- JOB
Write out every line exactly, from the start of the records below to the line with "X001860Y012748D01*", and stop there. Don't write out the pictures.
---------------
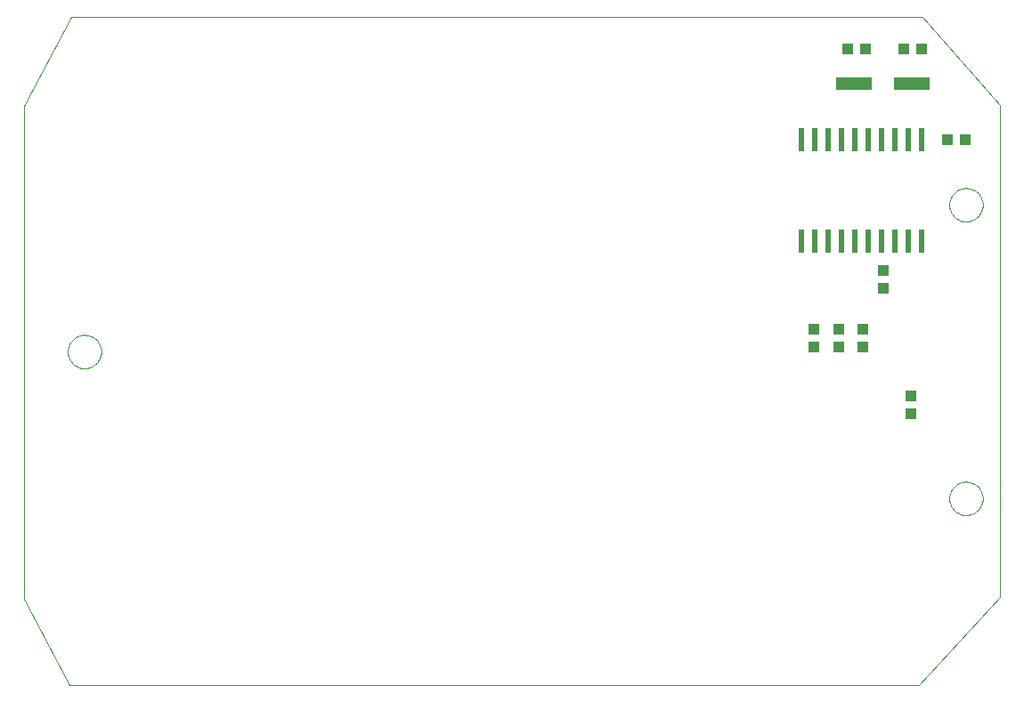
<source format=gtp>
G75*
G70*
%OFA0B0*%
%FSLAX24Y24*%
%IPPOS*%
%LPD*%
%AMOC8*
5,1,8,0,0,1.08239X$1,22.5*
%
%ADD10C,0.0000*%
%ADD11R,0.0236X0.0866*%
%ADD12R,0.1378X0.0472*%
%ADD13R,0.0433X0.0394*%
%ADD14R,0.0394X0.0433*%
D10*
X001917Y000100D02*
X033717Y000100D01*
X036737Y003400D01*
X036737Y021846D01*
X033821Y025146D01*
X001967Y025150D01*
X000217Y021796D01*
X000217Y003350D01*
X001917Y000100D01*
X001842Y012600D02*
X001844Y012650D01*
X001850Y012699D01*
X001860Y012748D01*
X001873Y012795D01*
X001891Y012842D01*
X001912Y012887D01*
X001936Y012930D01*
X001964Y012971D01*
X001995Y013010D01*
X002029Y013046D01*
X002066Y013080D01*
X002106Y013110D01*
X002147Y013137D01*
X002191Y013161D01*
X002236Y013181D01*
X002283Y013197D01*
X002331Y013210D01*
X002380Y013219D01*
X002430Y013224D01*
X002479Y013225D01*
X002529Y013222D01*
X002578Y013215D01*
X002627Y013204D01*
X002674Y013190D01*
X002720Y013171D01*
X002765Y013149D01*
X002808Y013124D01*
X002848Y013095D01*
X002886Y013063D01*
X002922Y013029D01*
X002955Y012991D01*
X002984Y012951D01*
X003010Y012909D01*
X003033Y012865D01*
X003052Y012819D01*
X003068Y012772D01*
X003080Y012723D01*
X003088Y012674D01*
X003092Y012625D01*
X003092Y012575D01*
X003088Y012526D01*
X003080Y012477D01*
X003068Y012428D01*
X003052Y012381D01*
X003033Y012335D01*
X003010Y012291D01*
X002984Y012249D01*
X002955Y012209D01*
X002922Y012171D01*
X002886Y012137D01*
X002848Y012105D01*
X002808Y012076D01*
X002765Y012051D01*
X002720Y012029D01*
X002674Y012010D01*
X002627Y011996D01*
X002578Y011985D01*
X002529Y011978D01*
X002479Y011975D01*
X002430Y011976D01*
X002380Y011981D01*
X002331Y011990D01*
X002283Y012003D01*
X002236Y012019D01*
X002191Y012039D01*
X002147Y012063D01*
X002106Y012090D01*
X002066Y012120D01*
X002029Y012154D01*
X001995Y012190D01*
X001964Y012229D01*
X001936Y012270D01*
X001912Y012313D01*
X001891Y012358D01*
X001873Y012405D01*
X001860Y012452D01*
X001850Y012501D01*
X001844Y012550D01*
X001842Y012600D01*
X034842Y007100D02*
X034844Y007150D01*
X034850Y007199D01*
X034860Y007248D01*
X034873Y007295D01*
X034891Y007342D01*
X034912Y007387D01*
X034936Y007430D01*
X034964Y007471D01*
X034995Y007510D01*
X035029Y007546D01*
X035066Y007580D01*
X035106Y007610D01*
X035147Y007637D01*
X035191Y007661D01*
X035236Y007681D01*
X035283Y007697D01*
X035331Y007710D01*
X035380Y007719D01*
X035430Y007724D01*
X035479Y007725D01*
X035529Y007722D01*
X035578Y007715D01*
X035627Y007704D01*
X035674Y007690D01*
X035720Y007671D01*
X035765Y007649D01*
X035808Y007624D01*
X035848Y007595D01*
X035886Y007563D01*
X035922Y007529D01*
X035955Y007491D01*
X035984Y007451D01*
X036010Y007409D01*
X036033Y007365D01*
X036052Y007319D01*
X036068Y007272D01*
X036080Y007223D01*
X036088Y007174D01*
X036092Y007125D01*
X036092Y007075D01*
X036088Y007026D01*
X036080Y006977D01*
X036068Y006928D01*
X036052Y006881D01*
X036033Y006835D01*
X036010Y006791D01*
X035984Y006749D01*
X035955Y006709D01*
X035922Y006671D01*
X035886Y006637D01*
X035848Y006605D01*
X035808Y006576D01*
X035765Y006551D01*
X035720Y006529D01*
X035674Y006510D01*
X035627Y006496D01*
X035578Y006485D01*
X035529Y006478D01*
X035479Y006475D01*
X035430Y006476D01*
X035380Y006481D01*
X035331Y006490D01*
X035283Y006503D01*
X035236Y006519D01*
X035191Y006539D01*
X035147Y006563D01*
X035106Y006590D01*
X035066Y006620D01*
X035029Y006654D01*
X034995Y006690D01*
X034964Y006729D01*
X034936Y006770D01*
X034912Y006813D01*
X034891Y006858D01*
X034873Y006905D01*
X034860Y006952D01*
X034850Y007001D01*
X034844Y007050D01*
X034842Y007100D01*
X034842Y018100D02*
X034844Y018150D01*
X034850Y018199D01*
X034860Y018248D01*
X034873Y018295D01*
X034891Y018342D01*
X034912Y018387D01*
X034936Y018430D01*
X034964Y018471D01*
X034995Y018510D01*
X035029Y018546D01*
X035066Y018580D01*
X035106Y018610D01*
X035147Y018637D01*
X035191Y018661D01*
X035236Y018681D01*
X035283Y018697D01*
X035331Y018710D01*
X035380Y018719D01*
X035430Y018724D01*
X035479Y018725D01*
X035529Y018722D01*
X035578Y018715D01*
X035627Y018704D01*
X035674Y018690D01*
X035720Y018671D01*
X035765Y018649D01*
X035808Y018624D01*
X035848Y018595D01*
X035886Y018563D01*
X035922Y018529D01*
X035955Y018491D01*
X035984Y018451D01*
X036010Y018409D01*
X036033Y018365D01*
X036052Y018319D01*
X036068Y018272D01*
X036080Y018223D01*
X036088Y018174D01*
X036092Y018125D01*
X036092Y018075D01*
X036088Y018026D01*
X036080Y017977D01*
X036068Y017928D01*
X036052Y017881D01*
X036033Y017835D01*
X036010Y017791D01*
X035984Y017749D01*
X035955Y017709D01*
X035922Y017671D01*
X035886Y017637D01*
X035848Y017605D01*
X035808Y017576D01*
X035765Y017551D01*
X035720Y017529D01*
X035674Y017510D01*
X035627Y017496D01*
X035578Y017485D01*
X035529Y017478D01*
X035479Y017475D01*
X035430Y017476D01*
X035380Y017481D01*
X035331Y017490D01*
X035283Y017503D01*
X035236Y017519D01*
X035191Y017539D01*
X035147Y017563D01*
X035106Y017590D01*
X035066Y017620D01*
X035029Y017654D01*
X034995Y017690D01*
X034964Y017729D01*
X034936Y017770D01*
X034912Y017813D01*
X034891Y017858D01*
X034873Y017905D01*
X034860Y017952D01*
X034850Y018001D01*
X034844Y018050D01*
X034842Y018100D01*
D11*
X033817Y016750D03*
X033317Y016750D03*
X032817Y016750D03*
X032317Y016750D03*
X031817Y016750D03*
X031317Y016750D03*
X030817Y016750D03*
X030317Y016750D03*
X029817Y016750D03*
X029317Y016750D03*
X029317Y020550D03*
X029817Y020550D03*
X030317Y020550D03*
X030817Y020550D03*
X031317Y020550D03*
X031817Y020550D03*
X032317Y020550D03*
X032817Y020550D03*
X033317Y020550D03*
X033817Y020550D03*
D12*
X033449Y022650D03*
X031284Y022650D03*
D13*
X031032Y023950D03*
X031701Y023950D03*
X033132Y023950D03*
X033801Y023950D03*
X034782Y020550D03*
X035451Y020550D03*
X031617Y013435D03*
X030717Y013435D03*
X030717Y012765D03*
X031617Y012765D03*
X029767Y012765D03*
X029767Y013435D03*
X033417Y010935D03*
X033417Y010265D03*
D14*
X032367Y014965D03*
X032367Y015635D03*
M02*

</source>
---------------
- TASK SOLUTION
<source format=gtp>
G75*
G70*
%OFA0B0*%
%FSLAX24Y24*%
%IPPOS*%
%LPD*%
%AMOC8*
5,1,8,0,0,1.08239X$1,22.5*
%
%ADD10C,0.0000*%
%ADD11R,0.0236X0.0866*%
%ADD12R,0.1378X0.0472*%
%ADD13R,0.0433X0.0394*%
%ADD14R,0.0394X0.0433*%
D10*
X001917Y000100D02*
X033717Y000100D01*
X036737Y003400D01*
X036737Y021846D01*
X033821Y025146D01*
X001967Y025150D01*
X000217Y021796D01*
X000217Y003350D01*
X001917Y000100D01*
X001842Y012600D02*
X001844Y012650D01*
X001850Y012699D01*
X001860Y012748D01*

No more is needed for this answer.